#### The task
Give everything in the material from the line containing "Rendered at 1275 by 1650 pixels." down to the line containing "text 'Hey! Let" as a Markdown table with the columns No. and Text. Put a row number under No. and the line under Text, and omit blank lines.

[A block of data]
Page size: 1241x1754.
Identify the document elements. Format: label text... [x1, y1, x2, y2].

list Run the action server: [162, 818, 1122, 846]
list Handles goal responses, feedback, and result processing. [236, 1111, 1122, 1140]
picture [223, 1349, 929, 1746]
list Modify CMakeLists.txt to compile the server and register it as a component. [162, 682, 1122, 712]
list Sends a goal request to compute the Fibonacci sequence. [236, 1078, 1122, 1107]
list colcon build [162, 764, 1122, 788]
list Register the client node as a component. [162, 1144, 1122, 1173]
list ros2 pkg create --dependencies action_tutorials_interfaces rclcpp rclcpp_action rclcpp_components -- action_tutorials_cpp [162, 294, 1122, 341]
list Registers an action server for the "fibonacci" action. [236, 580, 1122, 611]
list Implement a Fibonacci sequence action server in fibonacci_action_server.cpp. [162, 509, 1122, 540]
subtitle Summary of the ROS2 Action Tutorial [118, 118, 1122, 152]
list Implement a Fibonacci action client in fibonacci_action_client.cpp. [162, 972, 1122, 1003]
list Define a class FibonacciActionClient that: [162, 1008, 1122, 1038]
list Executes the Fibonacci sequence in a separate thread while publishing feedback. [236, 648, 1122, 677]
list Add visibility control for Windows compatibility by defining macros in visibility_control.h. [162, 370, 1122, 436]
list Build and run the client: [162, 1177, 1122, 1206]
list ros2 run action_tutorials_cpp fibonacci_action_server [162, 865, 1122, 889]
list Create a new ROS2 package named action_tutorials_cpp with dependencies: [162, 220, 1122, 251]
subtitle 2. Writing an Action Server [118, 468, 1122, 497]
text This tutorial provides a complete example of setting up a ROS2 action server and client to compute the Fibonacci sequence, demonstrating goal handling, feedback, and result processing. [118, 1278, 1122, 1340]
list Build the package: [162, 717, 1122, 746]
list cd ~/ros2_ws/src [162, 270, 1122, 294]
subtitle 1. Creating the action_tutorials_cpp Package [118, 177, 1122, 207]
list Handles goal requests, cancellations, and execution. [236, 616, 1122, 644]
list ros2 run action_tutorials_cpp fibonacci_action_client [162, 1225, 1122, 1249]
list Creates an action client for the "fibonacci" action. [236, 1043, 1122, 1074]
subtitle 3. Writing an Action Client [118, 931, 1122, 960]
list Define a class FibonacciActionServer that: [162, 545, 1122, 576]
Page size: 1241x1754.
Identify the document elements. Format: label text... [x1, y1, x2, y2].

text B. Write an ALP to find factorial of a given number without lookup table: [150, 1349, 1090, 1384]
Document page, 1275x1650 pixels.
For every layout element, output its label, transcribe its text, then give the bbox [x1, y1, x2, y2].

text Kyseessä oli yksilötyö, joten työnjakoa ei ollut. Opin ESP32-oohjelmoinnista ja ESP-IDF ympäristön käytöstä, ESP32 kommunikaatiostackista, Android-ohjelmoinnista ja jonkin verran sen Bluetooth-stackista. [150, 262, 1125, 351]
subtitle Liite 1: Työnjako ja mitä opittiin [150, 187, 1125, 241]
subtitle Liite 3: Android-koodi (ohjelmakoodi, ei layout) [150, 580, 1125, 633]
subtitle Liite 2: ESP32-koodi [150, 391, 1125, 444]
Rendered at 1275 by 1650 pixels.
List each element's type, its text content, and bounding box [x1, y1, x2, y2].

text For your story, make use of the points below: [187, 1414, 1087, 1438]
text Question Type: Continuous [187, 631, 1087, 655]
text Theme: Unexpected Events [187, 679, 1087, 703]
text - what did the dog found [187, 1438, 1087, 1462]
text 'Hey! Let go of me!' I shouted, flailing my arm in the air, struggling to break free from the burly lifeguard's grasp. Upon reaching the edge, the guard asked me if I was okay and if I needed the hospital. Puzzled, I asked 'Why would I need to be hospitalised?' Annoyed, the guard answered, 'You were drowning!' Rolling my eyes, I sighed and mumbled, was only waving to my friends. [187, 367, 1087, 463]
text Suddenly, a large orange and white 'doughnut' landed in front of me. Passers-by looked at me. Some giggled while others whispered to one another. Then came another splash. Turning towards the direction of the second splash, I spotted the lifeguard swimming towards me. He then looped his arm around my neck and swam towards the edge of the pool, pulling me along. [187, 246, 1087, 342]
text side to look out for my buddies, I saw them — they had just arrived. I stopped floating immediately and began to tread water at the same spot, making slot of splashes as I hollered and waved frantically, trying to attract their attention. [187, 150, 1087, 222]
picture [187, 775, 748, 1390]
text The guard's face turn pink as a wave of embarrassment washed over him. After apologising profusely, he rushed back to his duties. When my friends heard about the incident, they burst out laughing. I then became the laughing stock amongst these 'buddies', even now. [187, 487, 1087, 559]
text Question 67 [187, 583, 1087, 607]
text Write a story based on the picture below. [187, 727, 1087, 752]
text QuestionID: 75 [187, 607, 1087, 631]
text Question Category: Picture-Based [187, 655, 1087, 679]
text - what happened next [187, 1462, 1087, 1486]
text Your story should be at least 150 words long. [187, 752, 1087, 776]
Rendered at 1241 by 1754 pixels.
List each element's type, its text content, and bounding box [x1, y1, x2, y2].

#### Correct result
| No. | Text |
|---|---|
| 1 | Rendered at 1275 by 1650 pixels. |
| 2 | List each element's type, its text content, and bounding box [x1, y1, x2, y2]. |
| 3 | text For your story, make use of the points below: [187, 1414, 1087, 1438] |
| 4 | text Question Type: Continuous [187, 631, 1087, 655] |
| 5 | text Theme: Unexpected Events [187, 679, 1087, 703] |
| 6 | text - what did the dog found [187, 1438, 1087, 1462] |
| 7 | text 'Hey! Let go of me!' I shouted, flailing my arm in the air, struggling to break free from the burly lifeguard's grasp. Upon reaching the edge, the guard asked me if I was okay and if I needed the hospital. Puzzled, I asked 'Why would I need to be hospitalised?' Annoyed, the guard answered, 'You were drowning!' Rolling my eyes, I sighed and mumbled, was only waving to my friends. [187, 367, 1087, 463] |